The OnControl System was initially marketed for bone marrow core biopsy and aspiration. Prospective randomized studies found that compared with manual bone marrow biopsy devices, experienced operators obtained specimens of greater volume more quickly and with less pain.5,6 Subsequent studies performed in teaching hospitals yielded similar results.7 Use of drill assistance has since expanded to include percutaneous biopsy of the axial and appendicular skeleton.8,9 Lee et al.5 compared 25 pairs of drill-assisted and manual computed tomography (CT)-guided biopsies, 13 of which were of vertebral bodies. The drill-assisted biopsies required less time (10.5 ± 3.5 versus 19.4 ± 7.5 minutes; p = 0.03) and radiation exposure to the patient (164 ± 35 versus 270 ± 48 mGy; p = 0.04). All drill-assisted biopsies obtained in this study were histologically adequate and no complications were reported.9

This case series illustrates that the drill-assisted technique can also be used to safely gain access to vertebral bodies for RFA of spinal metastases under fluoroscopic guidance. The power of the drill allows the interventionalist to quickly create a transpedicular channel through dense bone, thus reducing procedure time. Use of fluoroscopy, as opposed to CT guidance, also reduces procedure time, because the needle trajectory can be adjusted in real time. The limitation of fluoroscopy is that the needle cannot be localized within the pedicle on a single cross-sectional image.

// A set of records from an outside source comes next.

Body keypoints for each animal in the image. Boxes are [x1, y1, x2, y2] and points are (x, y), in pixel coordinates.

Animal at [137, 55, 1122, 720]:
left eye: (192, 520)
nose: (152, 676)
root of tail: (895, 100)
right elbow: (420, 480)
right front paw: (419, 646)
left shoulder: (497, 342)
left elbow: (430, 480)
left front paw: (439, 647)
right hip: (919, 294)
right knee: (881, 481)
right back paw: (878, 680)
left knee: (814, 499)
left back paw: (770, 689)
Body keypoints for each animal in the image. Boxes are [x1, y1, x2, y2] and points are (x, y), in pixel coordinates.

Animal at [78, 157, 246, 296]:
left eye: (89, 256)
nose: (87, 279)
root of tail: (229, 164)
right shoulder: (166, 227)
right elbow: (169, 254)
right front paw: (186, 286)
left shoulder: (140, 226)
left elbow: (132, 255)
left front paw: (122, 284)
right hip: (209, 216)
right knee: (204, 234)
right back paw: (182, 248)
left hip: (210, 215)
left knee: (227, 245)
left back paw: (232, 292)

However, neural injury is avoided by ensuring that the needle does not violate the medial cortex of the pedicle on the AP view, or the superior or inferior cortex of the pedicle on the lateral view. In our experience, drill assistance allows the interventionalist to use fine motor movements to better control the needle trajectory, as opposed to using gross movements to manually push the needle forward.

Conclusion

A drill-assisted, coaxial needle set can be used to safely and efficiently access vertebral bodies for percutaneous RFA.

Funding

The author(s) received no financial support for the research, authorship, and/or publication of this article.

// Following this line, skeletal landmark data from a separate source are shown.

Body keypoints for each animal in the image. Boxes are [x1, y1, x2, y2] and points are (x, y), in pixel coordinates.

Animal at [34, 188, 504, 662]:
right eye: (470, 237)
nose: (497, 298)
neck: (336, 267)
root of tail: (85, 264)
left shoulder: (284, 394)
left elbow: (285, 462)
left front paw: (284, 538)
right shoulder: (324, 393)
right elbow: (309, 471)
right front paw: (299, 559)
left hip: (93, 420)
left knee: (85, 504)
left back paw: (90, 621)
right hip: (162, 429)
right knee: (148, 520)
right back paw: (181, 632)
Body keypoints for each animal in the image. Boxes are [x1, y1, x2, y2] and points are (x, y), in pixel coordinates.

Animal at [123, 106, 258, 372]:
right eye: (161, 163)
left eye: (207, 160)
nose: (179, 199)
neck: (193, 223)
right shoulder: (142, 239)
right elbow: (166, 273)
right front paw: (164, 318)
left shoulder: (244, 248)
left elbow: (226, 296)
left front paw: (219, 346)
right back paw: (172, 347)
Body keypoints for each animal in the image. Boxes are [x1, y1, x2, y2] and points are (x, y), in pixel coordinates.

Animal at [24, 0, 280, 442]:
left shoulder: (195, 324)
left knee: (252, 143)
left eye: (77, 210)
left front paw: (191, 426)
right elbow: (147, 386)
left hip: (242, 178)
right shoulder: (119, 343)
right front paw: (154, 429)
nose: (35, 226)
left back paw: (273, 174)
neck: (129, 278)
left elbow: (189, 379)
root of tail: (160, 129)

Declaration of conflicting interests

The author(s) declared the following potential conflicts of interest with respect to the research, authorship, and/or publication of this article: JWJ is a speaker panelist and consultant for DFINE Inc. The other authors declared no potential conflicts of interest with respect to the research, authorship, and/or publication of this article.